In a floodplain, there is very gradual accumulation of fine sediment (sand, silt and clay) from overbank floodwaters. This is what builds the floodplain soils. But in the stream channel itself, there is a rough balance, or equilibrium, between sediment being deposited (e.g. on gravel bars) and sediment being eroded (e.g. on the outside bends of meanders). Scientists call these areas “exchange reaches,” because the dominant sediment process is exchange of one sediment grain for another, as balanced deposition and erosion occurs.

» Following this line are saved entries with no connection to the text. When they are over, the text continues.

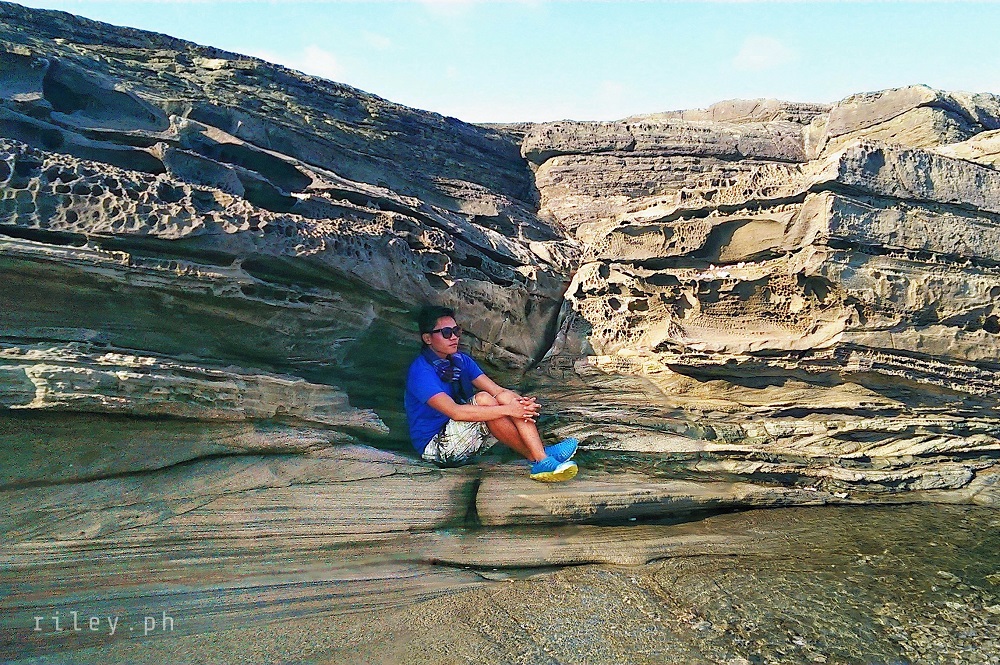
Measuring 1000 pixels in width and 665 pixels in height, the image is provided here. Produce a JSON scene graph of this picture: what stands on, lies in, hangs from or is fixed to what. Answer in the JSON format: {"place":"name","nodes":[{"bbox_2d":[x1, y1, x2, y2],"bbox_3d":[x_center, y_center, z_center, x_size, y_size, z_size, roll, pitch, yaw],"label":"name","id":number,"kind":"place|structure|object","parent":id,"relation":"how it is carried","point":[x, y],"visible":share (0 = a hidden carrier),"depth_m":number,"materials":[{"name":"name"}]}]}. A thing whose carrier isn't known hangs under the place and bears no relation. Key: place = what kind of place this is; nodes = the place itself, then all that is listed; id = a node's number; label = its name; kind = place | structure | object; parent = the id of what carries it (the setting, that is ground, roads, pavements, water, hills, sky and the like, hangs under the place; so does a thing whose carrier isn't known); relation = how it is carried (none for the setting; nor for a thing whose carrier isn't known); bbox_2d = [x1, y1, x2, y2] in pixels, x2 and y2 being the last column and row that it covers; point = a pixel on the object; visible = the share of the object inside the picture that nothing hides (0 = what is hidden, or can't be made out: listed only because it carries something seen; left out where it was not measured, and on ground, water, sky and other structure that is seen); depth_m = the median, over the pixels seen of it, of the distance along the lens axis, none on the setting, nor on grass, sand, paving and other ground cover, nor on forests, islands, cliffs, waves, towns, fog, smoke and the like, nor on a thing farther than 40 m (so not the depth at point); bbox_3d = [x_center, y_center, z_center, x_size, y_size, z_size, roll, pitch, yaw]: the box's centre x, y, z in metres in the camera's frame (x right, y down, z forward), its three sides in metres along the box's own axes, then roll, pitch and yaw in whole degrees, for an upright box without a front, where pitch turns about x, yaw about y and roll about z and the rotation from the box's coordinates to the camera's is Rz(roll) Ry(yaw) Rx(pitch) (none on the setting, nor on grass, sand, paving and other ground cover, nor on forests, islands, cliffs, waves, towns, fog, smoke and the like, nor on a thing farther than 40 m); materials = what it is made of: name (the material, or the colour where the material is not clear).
{"place":"outdoors","nodes":[
{"label":"outdoors","id":0,"kind":"place"},
{"bbox_2d":[298,45,341,78],"label":"cloud","id":1,"kind":"structure","parent":0,"point":[318,64],"materials":[{"name":"white"}]},
{"bbox_2d":[362,32,392,50],"label":"cloud","id":2,"kind":"structure","parent":0,"point":[376,41],"materials":[{"name":"white"}]},
{"bbox_2d":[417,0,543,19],"label":"cloud","id":3,"kind":"structure","parent":0,"point":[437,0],"materials":[{"name":"white"}]},
{"bbox_2d":[0,443,997,664],"label":"rock ground","id":4,"kind":"structure","parent":0,"point":[308,460],"materials":[{"name":"brown stone"}]},
{"bbox_2d":[407,304,579,482],"bbox_3d":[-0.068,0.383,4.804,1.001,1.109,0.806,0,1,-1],"label":"man","id":5,"kind":"object","parent":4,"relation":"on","point":[427,396],"visible":0.96,"depth_m":4.72},
{"bbox_2d":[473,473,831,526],"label":"rock slab","id":6,"kind":"object","parent":4,"relation":"on","point":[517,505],"visible":0.9,"depth_m":4.60,"materials":[{"name":"stone"}]},
{"bbox_2d":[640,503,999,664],"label":"shallow water","id":7,"kind":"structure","parent":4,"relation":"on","point":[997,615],"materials":[{"name":"liquid"}]},
{"bbox_2d":[0,0,998,124],"label":"sky","id":8,"kind":"structure","parent":0,"point":[836,86],"materials":[{"name":"blue"}]},
{"bbox_2d":[0,5,999,511],"label":"rock cliff","id":9,"kind":"structure","parent":0,"point":[852,159],"materials":[{"name":"stone"}]},
{"bbox_2d":[598,79,625,100],"label":"cloud","id":10,"kind":"structure","parent":0,"point":[615,88],"materials":[{"name":"white"}]},
{"bbox_2d":[732,35,797,70],"label":"cloud","id":11,"kind":"structure","parent":0,"point":[752,57],"materials":[{"name":"white"}]}
]}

When trees fall into the river in this part of the watershed, they have a profound effect on the shape of the channel and its change over time.  That is because the river is big enough to move these trees around, causing them to accumulate into logjams.  Logjams, in turn, can divert the river channel, and since the floodplain is made of alluvial materials that the river is capable of moving, trees or large wood become a major player in the process of channel migration.  Channel migration is a normal feature of alluvial, floodplain rivers.  Even in the absence of logjam formation, the pool- riffle channel will erode the outer edge of each meander bend, causing the channel location to migrate, gradually, over time.  Logs and logjams simply speed up that process, and make it occur in sudden, unpredictable events.

As the stream approaches its end, which could be a bay, a lake or the ocean, it becomes very flat.  Here, the channel splits and flows in multiple directions, through what are known as distributary channels.  Sediment deposition creates a landform called a delta. 

What we have described above is an idealized version of nature.  Real rivers are usually more complex than this, but the idea is that the type of stream channel that we see, is predictable based on where we are in the watershed.  And that is because the processes at work creating the stream channel, processes such as erosion, transport, and deposition of sediment, input of large wood in the form of trees, and the movement and accumulation of this large wood, are dependent on location within the watershed, occur in predicable places.

References:

FISRWG (10/1998). Stream Corridor Restoration: Principles, Processes, and Practices. By the Federal Interagency Stream Restoration Working Group (FISRWG)(15 Federal agencies of the US gov't). GPO Item No. 0120-A; SuDocs No. A 57.6/2:EN 3/PT.653. ISBN-0-934213-59-3.